Exercise instructions: Reproduce every line of the material below verbatim, keeping the original order and line breaks.

[Start of Attachment]

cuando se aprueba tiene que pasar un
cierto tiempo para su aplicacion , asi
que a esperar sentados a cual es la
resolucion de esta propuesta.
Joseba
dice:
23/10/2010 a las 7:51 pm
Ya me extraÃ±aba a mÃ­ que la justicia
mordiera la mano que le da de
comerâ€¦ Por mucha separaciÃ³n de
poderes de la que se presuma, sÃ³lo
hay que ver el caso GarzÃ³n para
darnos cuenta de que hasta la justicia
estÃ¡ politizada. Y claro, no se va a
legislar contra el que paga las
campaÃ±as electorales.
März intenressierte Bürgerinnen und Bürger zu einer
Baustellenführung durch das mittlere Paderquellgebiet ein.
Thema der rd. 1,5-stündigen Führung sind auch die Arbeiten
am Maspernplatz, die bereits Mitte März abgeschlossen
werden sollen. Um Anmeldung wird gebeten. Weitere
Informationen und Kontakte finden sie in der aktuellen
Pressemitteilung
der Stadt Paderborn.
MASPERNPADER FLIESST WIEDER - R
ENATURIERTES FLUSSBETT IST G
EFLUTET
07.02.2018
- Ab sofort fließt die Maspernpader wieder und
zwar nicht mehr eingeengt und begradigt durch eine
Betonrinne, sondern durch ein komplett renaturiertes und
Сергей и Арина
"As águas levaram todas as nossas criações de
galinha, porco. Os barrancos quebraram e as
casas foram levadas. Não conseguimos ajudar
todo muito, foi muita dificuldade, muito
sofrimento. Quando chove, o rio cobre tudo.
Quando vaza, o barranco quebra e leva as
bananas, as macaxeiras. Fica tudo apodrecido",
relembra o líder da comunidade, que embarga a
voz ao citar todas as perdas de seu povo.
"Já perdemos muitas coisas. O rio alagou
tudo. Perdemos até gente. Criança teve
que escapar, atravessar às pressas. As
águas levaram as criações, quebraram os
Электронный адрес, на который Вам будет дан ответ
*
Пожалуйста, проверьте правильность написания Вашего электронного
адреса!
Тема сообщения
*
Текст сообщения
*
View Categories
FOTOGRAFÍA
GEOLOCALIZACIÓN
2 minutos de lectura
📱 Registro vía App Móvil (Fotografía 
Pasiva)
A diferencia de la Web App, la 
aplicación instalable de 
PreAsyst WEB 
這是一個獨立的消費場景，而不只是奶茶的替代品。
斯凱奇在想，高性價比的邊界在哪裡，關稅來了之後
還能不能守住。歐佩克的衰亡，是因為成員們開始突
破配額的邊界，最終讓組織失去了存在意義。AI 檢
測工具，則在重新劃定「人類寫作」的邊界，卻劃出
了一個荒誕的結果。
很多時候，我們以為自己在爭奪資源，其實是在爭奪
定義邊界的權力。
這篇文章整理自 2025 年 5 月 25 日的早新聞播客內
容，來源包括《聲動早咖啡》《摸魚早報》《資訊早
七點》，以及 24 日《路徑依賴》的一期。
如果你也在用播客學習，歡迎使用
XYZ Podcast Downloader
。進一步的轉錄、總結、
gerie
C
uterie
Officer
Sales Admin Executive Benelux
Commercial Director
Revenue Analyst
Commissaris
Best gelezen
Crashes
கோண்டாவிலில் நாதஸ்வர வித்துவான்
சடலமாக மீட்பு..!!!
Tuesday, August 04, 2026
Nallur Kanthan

[End of Attachment]

Response to the exercise:
cuando se aprueba tiene que pasar un
cierto tiempo para su aplicacion , asi
que a esperar sentados a cual es la
resolucion de esta propuesta.
Joseba
dice:
23/10/2010 a las 7:51 pm
Ya me extraÃ±aba a mÃ­ que la justicia
mordiera la mano que le da de
comerâ€¦ Por mucha separaciÃ³n de
poderes de la que se presuma, sÃ³lo
hay que ver el caso GarzÃ³n para
darnos cuenta de que hasta la justicia
estÃ¡ politizada. Y claro, no se va a
legislar contra el que paga las
campaÃ±as electorales.
März intenressierte Bürgerinnen und Bürger zu einer
Baustellenführung durch das mittlere Paderquellgebiet ein.
Thema der rd. 1,5-stündigen Führung sind auch die Arbeiten
am Maspernplatz, die bereits Mitte März abgeschlossen
werden sollen. Um Anmeldung wird gebeten. Weitere
Informationen und Kontakte finden sie in der aktuellen
Pressemitteilung
der Stadt Paderborn.
MASPERNPADER FLIESST WIEDER - R
ENATURIERTES FLUSSBETT IST G
EFLUTET
07.02.2018
- Ab sofort fließt die Maspernpader wieder und
zwar nicht mehr eingeengt und begradigt durch eine
Betonrinne, sondern durch ein komplett renaturiertes und
Сергей и Арина
"As águas levaram todas as nossas criações de
galinha, porco. Os barrancos quebraram e as
casas foram levadas. Não conseguimos ajudar
todo muito, foi muita dificuldade, muito
sofrimento. Quando chove, o rio cobre tudo.
Quando vaza, o barranco quebra e leva as
bananas, as macaxeiras. Fica tudo apodrecido",
relembra o líder da comunidade, que embarga a
voz ao citar todas as perdas de seu povo.
"Já perdemos muitas coisas. O rio alagou
tudo. Perdemos até gente. Criança teve
que escapar, atravessar às pressas. As
águas levaram as criações, quebraram os
Электронный адрес, на который Вам будет дан ответ
*
Пожалуйста, проверьте правильность написания Вашего электронного
адреса!
Тема сообщения
*
Текст сообщения
*
View Categories
FOTOGRAFÍA
GEOLOCALIZACIÓN
2 minutos de lectura
📱 Registro vía App Móvil (Fotografía 
Pasiva)
A diferencia de la Web App, la 
aplicación instalable de 
PreAsyst WEB 
這是一個獨立的消費場景，而不只是奶茶的替代品。
斯凱奇在想，高性價比的邊界在哪裡，關稅來了之後
還能不能守住。歐佩克的衰亡，是因為成員們開始突
破配額的邊界，最終讓組織失去了存在意義。AI 檢
測工具，則在重新劃定「人類寫作」的邊界，卻劃出
了一個荒誕的結果。
很多時候，我們以為自己在爭奪資源，其實是在爭奪
定義邊界的權力。
這篇文章整理自 2025 年 5 月 25 日的早新聞播客內
容，來源包括《聲動早咖啡》《摸魚早報》《資訊早
七點》，以及 24 日《路徑依賴》的一期。
如果你也在用播客學習，歡迎使用
XYZ Podcast Downloader
。進一步的轉錄、總結、
gerie
C
uterie
Officer
Sales Admin Executive Benelux
Commercial Director
Revenue Analyst
Commissaris
Best gelezen
Crashes
கோண்டாவிலில் நாதஸ்வர வித்துவான்
சடலமாக மீட்பு..!!!
Tuesday, August 04, 2026
Nallur Kanthan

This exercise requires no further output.